Do you know for a fact that the hive is not africanize at all? It seems to me this could be asking for issues in NY . . .possibly not just in your hives


----------



## justgojumpit (Apr 9, 2004)

I plan to return to NY around the middle of March. As for the africanized question, the bees do not seem very hot at all. I've spent a good bit of time near the entrance to the hive, and the bees did not bother me at all. In any case, after spending a bit more tie working with the bees, I'm sure to find out just how hot they are  If they seem overy aggressive, I will definitely requeen from my own stock in the spring when I return to NY. I would make the colony queenless, and then take a queen from one of my other hives and let that hive raise a new queen.
justgojumpit


----------



## Steve10 (Nov 19, 2008)

Sounds like a plan and at least you have a little time to work with. Be really tough making the move now with our sub-freezing temps up here. Any luck on a box to capture the girls in?


----------



## justgojumpit (Apr 9, 2004)

I've been reconsidering wether I want the bees or not... we don't have small hive beetle in NY! I don't know if these bees have small hive beetles or not, and I don't think I could find out until I was halfway through a removal. Don't really want to destroy their home only to find out that I don't want them! Is there any way to get rid of the small hive beetle?. If they were in NY, I would not hesitate for a second!

justgojumpit


----------



## Tomas (Jun 10, 2005)

*Tranporting tbhs and attaching broken combs*



Steve10 said:


> As far as transporting, I haven't done this yet, but I read somewhere to secure the top bars and turn the hive over on its head! Comb won't break as easily as being right side up and the bees can put up with it for a couple days.

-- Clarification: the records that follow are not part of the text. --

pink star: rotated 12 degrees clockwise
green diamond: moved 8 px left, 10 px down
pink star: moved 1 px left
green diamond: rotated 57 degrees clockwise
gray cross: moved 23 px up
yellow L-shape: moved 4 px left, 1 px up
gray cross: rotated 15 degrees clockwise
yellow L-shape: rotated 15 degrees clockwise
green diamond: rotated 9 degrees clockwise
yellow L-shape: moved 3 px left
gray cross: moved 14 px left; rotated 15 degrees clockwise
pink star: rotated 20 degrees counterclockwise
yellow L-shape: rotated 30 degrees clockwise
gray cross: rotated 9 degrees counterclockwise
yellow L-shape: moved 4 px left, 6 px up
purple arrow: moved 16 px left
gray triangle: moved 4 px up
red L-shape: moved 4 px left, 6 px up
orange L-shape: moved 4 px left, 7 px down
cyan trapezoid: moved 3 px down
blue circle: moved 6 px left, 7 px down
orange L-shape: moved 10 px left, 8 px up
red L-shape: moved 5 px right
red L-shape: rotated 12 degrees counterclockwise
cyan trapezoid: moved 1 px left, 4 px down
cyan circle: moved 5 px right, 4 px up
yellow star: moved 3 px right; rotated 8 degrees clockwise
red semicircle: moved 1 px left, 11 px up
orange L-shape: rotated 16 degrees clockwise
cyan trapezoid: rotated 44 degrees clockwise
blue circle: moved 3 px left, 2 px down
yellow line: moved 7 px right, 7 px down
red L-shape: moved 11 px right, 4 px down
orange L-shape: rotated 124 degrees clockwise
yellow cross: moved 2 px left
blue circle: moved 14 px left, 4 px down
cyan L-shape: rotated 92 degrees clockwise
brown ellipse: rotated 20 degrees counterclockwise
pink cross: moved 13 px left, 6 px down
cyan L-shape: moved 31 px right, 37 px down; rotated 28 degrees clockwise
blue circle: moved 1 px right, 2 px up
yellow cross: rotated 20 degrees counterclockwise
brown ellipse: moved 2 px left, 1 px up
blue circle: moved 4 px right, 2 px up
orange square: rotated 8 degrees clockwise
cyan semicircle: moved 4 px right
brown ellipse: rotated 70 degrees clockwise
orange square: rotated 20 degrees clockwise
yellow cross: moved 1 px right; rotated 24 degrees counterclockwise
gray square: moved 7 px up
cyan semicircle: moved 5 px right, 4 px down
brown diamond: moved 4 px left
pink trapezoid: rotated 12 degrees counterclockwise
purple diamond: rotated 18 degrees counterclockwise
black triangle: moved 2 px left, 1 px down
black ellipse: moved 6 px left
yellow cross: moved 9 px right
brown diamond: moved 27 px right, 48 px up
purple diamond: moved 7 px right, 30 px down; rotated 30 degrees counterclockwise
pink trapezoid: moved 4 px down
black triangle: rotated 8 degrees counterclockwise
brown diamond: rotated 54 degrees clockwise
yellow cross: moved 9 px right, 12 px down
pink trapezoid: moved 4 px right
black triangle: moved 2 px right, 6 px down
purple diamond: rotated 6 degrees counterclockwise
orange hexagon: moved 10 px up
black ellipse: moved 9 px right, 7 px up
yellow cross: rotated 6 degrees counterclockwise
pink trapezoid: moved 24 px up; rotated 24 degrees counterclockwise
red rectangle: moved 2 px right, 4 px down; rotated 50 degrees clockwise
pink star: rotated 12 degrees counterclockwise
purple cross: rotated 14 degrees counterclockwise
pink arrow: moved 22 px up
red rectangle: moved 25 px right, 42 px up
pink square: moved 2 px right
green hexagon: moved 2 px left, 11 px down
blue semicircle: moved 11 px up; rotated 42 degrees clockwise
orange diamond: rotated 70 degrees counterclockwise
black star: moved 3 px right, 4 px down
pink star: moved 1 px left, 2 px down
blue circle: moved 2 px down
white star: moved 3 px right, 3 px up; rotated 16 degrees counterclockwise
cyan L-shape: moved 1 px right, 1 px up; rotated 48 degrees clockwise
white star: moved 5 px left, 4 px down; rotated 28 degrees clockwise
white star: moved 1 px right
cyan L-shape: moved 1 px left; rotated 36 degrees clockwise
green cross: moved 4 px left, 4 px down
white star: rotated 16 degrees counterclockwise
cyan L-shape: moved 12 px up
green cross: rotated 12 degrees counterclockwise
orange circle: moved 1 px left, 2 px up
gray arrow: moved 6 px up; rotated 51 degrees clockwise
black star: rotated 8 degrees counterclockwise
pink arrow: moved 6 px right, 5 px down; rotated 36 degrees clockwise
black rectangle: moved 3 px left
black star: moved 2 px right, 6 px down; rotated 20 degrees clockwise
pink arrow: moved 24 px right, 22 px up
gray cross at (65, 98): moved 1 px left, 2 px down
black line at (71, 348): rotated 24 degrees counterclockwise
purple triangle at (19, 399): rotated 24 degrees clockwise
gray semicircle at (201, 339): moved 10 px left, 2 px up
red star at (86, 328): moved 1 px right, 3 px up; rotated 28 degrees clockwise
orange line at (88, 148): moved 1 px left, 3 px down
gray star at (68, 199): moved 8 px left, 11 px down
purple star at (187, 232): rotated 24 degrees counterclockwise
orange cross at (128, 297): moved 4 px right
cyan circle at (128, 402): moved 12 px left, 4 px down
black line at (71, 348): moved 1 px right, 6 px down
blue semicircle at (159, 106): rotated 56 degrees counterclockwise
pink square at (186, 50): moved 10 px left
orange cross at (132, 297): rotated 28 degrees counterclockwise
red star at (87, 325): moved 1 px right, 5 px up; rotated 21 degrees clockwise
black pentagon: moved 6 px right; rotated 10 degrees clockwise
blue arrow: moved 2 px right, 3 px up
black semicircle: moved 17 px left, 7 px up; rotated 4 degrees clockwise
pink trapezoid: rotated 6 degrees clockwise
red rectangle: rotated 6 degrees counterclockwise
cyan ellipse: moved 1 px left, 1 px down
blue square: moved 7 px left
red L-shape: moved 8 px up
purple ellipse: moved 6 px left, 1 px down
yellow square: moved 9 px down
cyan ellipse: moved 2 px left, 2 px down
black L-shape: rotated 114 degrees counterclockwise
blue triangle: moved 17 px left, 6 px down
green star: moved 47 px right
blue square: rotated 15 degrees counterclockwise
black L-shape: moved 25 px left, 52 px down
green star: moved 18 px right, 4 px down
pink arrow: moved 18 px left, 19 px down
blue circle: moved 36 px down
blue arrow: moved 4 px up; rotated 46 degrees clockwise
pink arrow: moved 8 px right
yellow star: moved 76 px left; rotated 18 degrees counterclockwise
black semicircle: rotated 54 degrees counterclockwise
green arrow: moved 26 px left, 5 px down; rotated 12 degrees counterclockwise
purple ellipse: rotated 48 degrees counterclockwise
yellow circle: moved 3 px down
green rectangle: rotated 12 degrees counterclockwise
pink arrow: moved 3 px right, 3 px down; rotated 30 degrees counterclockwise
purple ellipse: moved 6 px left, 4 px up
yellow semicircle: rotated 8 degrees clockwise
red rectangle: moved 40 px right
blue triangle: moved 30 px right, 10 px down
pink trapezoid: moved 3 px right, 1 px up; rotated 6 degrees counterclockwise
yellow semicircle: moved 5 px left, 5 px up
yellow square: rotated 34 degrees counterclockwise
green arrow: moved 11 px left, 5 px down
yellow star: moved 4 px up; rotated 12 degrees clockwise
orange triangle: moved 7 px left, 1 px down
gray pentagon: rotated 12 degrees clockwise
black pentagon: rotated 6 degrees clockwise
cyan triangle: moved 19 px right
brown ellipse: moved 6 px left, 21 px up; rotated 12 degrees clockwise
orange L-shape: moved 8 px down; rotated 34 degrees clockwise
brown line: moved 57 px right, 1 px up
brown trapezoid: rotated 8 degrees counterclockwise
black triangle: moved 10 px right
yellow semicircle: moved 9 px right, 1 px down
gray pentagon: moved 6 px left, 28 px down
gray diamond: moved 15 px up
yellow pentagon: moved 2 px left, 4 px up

I tried this method of transporting top bar hives this weekend and it worked well. I took some nucs up to my main bee yard on a coffee farm in the mountains. The road is bad—lots of rocks and ruts. It wouldn’t be a nice ride if you have a bad back. Some of the nucs got installed right away into boxes and I didn’t see any comb breakage at all.

When we first made them, however, it was another story. We used some of the hives up there to make the nucs. I didn’t want to leave them up there for the queen to mate since we can get spells this time of the year where it’s cloudy, cold and drizzly for a week or more at a time. Not ideal mating weather for queens. So we brought them down to the valley were weather is normally a lot more mild during these spells. We took them down upright and each one had two or three combs that broke off and fell.

But at least this gave me the opportunity to try a new method for attaching a broken comb to a top bar. I cut some strips of aluminium (such as from a pop can) about an inch wide. Two of these were poked through the top portion of the comb, folded over the top bar and stapled to it. It held the comb securely up against the bar. The wider strip seems to give better support to the comb. I had problems “sewing” the comb to the top bar with frame wire or string because it would sometimes cut into the comb, especially if there was a bit more weight to it. And it was easy to use the aluminium strips with my gloves on (Africanized bees so I wouldn’t dare take them off). Once the comb is glued back on by the bees, I’ll probably remove the strips.

http://i155.photobucket.com/albums/s313/Tomas_fotos/Attachingbrokencomb.jpg


Thanks for the transportation hint Steve.

----------
Tom


----------



## Steve10 (Nov 19, 2008)

Tom,

I'm really tickled it worked for you (being I haven't used that trick myself yet!) Now, I just wish I could find where I read it so I could give credit where credit is due.

Thanks for the aluminum can trick! Yet another gem to put in our bag of tricks!


----------



## samak (Sep 15, 2006)

That aluminum can thing is excellent! Thanks. I always had a hard time attaching broken combs.


----------